## Consigne
Les affirmations suivantes concordent-elles avec l'entretien avec Alexandre Ratel ? Pour chacune, répondez par oui ou par non et citez les mots de l'entretien qui tranchent.
1. Alexandre Ratel a fait des études de droit.
2. Plus jeune, il voulait devenir scénariste.
3. Il compare l'écriture à un sport.

## Texte de la page
Entretien avec Alexandre Ratel

Publié le par Lester

 

 

 

 

Il semble qu'il reste, au fond de la Patagonie et en Lozère quelques tribus reculées qui ne te connaissent pas. Quelques mots sur toi et ton parcours ?

 

Eh bien, je suis un « auteur » de 37 ans. J’ai fait des études d’audiovisuel car j’avais pour but de devenir scénariste étant plus jeune. J’ai aujourd’hui un autre pied dans l’écriture et cela me convient très bien. J’ai tendance à comparer l’écriture à un sport. Certaines personnes s’astreignent à pratiquer un sport pour leur équilibre physique et/ou mental. Pour mon bien-être psychologique, j’ai besoin de l’écriture. C’est une bête tapie dans l’ombre et qui m’appelle tous les jours. Elle est également l’un des sens que je souhaite donner à ma vie.

## Extrait des données
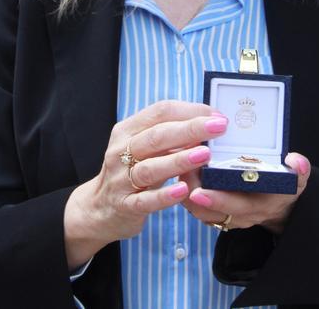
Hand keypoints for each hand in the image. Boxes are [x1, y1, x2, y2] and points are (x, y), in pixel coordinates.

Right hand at [63, 100, 228, 267]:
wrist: (98, 208)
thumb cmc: (130, 172)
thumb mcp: (144, 148)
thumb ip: (170, 136)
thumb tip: (209, 122)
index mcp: (127, 131)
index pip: (160, 112)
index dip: (190, 111)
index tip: (217, 115)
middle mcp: (120, 152)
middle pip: (156, 136)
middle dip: (190, 129)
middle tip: (219, 127)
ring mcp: (120, 180)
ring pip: (150, 167)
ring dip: (179, 160)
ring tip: (205, 154)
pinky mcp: (124, 206)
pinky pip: (145, 201)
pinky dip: (164, 196)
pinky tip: (183, 190)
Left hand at [180, 152, 311, 234]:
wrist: (277, 203)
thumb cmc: (284, 185)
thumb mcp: (297, 178)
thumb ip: (299, 169)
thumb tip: (295, 161)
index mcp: (261, 205)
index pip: (239, 206)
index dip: (218, 201)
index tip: (201, 192)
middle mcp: (241, 215)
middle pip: (213, 212)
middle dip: (193, 199)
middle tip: (178, 182)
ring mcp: (227, 215)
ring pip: (200, 212)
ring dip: (186, 195)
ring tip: (179, 171)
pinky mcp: (215, 212)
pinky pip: (197, 208)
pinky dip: (185, 194)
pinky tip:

## Corrigé détaillé
1. Non : « J’ai fait des études d’audiovisuel »
2. Oui : « j’avais pour but de devenir scénariste étant plus jeune »
3. Oui : « J’ai tendance à comparer l’écriture à un sport »